● EXERCISE DATA:
+---+

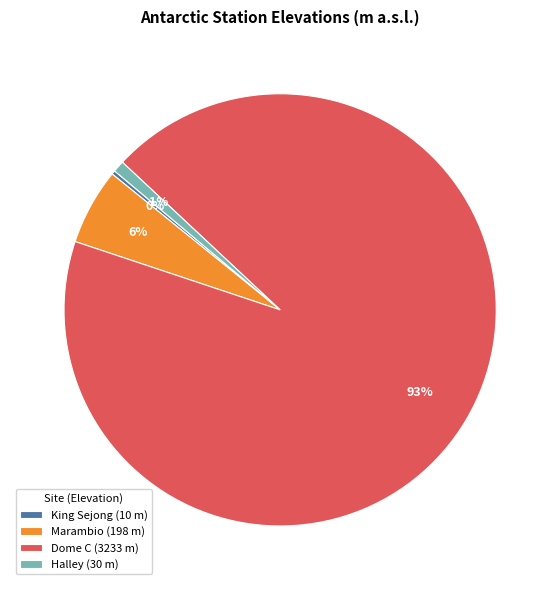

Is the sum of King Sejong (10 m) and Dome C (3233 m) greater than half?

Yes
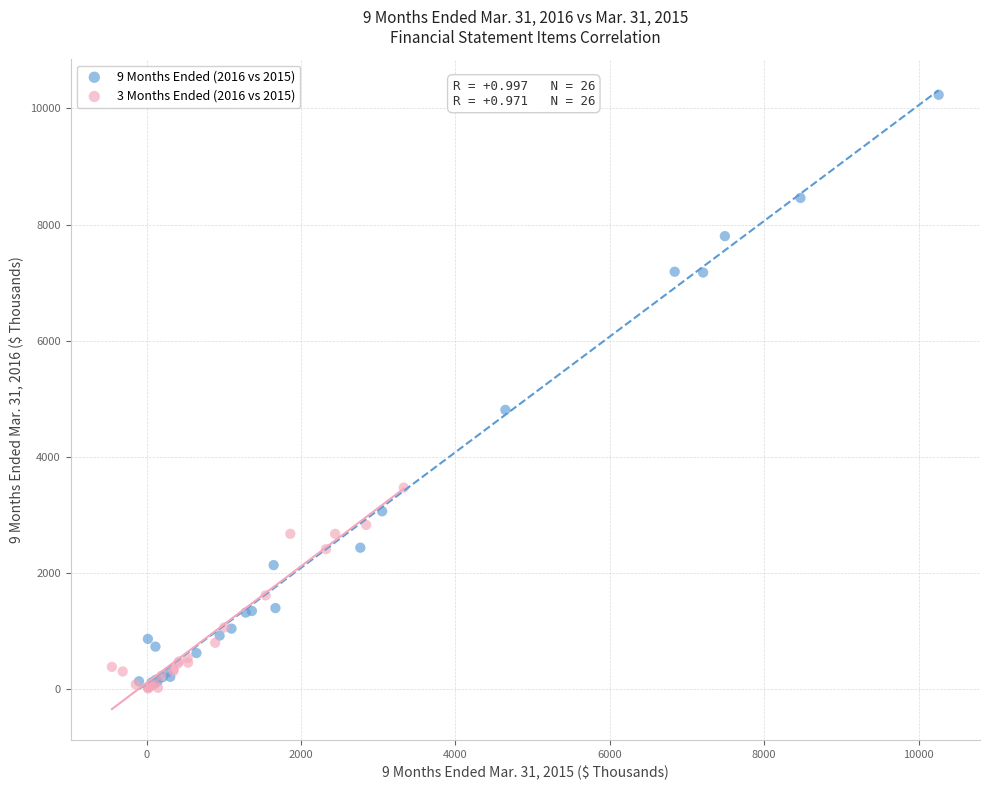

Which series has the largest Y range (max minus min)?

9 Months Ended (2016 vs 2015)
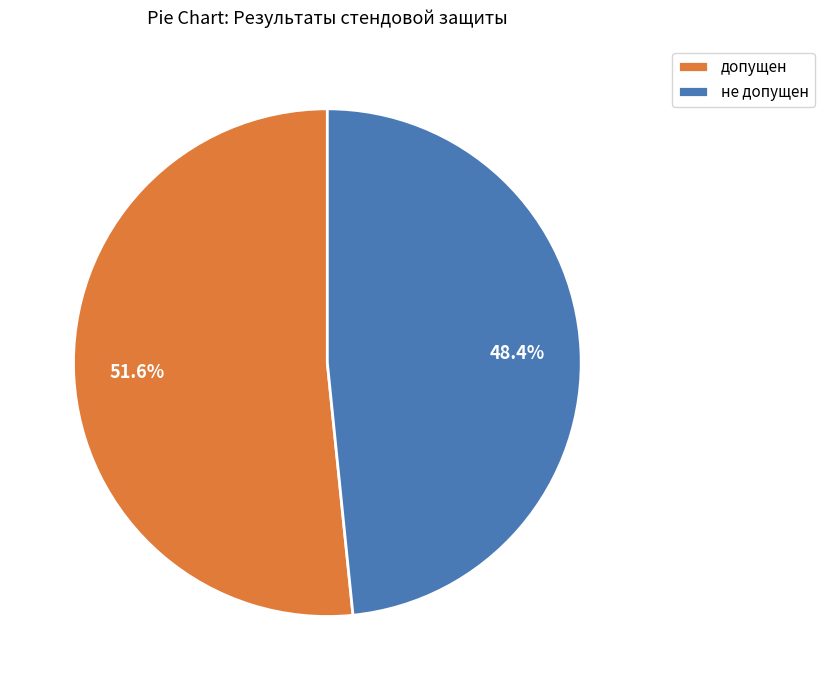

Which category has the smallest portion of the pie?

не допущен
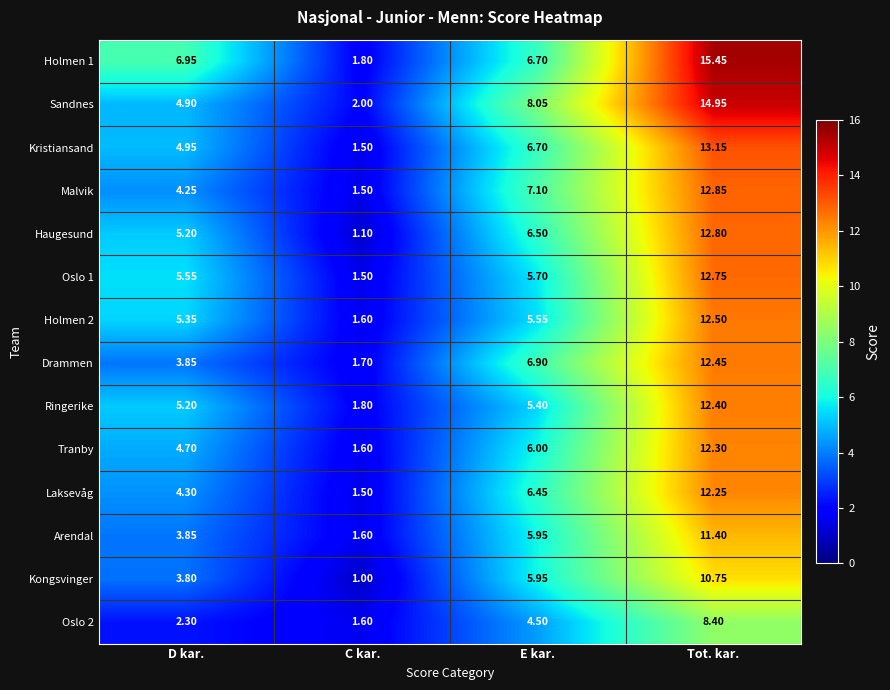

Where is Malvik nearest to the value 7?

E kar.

+---+

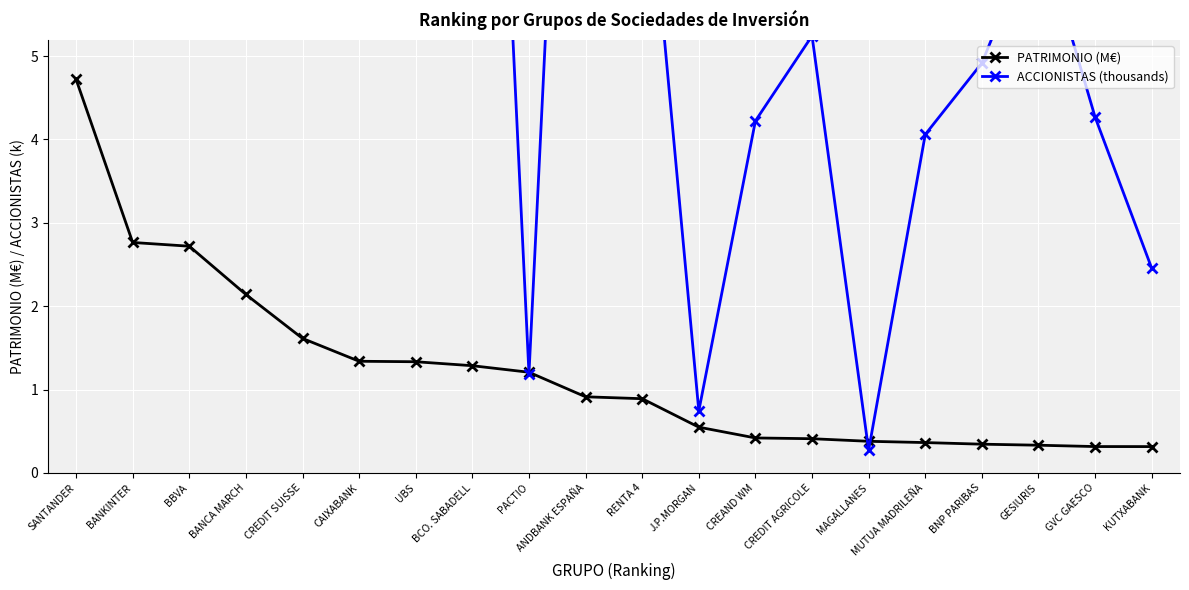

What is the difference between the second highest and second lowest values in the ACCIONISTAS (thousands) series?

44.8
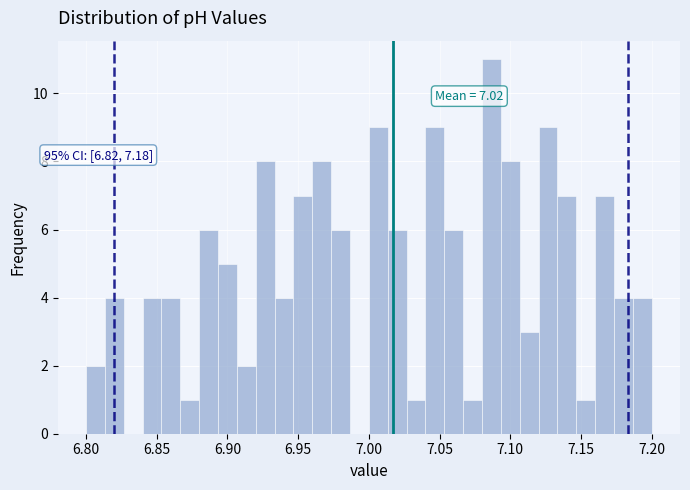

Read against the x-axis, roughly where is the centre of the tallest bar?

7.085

+---+

● YOUR GOAL: Write out everything from the line containing "Is the sum of" down to the line containing "Where is Malvik nearest to the value 7?", including both of those lines. Leave the pictures out of your copy.

● ANSWER BELOW:
Is the sum of King Sejong (10 m) and Dome C (3233 m) greater than half?

Yes

Which series has the largest Y range (max minus min)?

9 Months Ended (2016 vs 2015)

Which category has the smallest portion of the pie?

не допущен

Where is Malvik nearest to the value 7?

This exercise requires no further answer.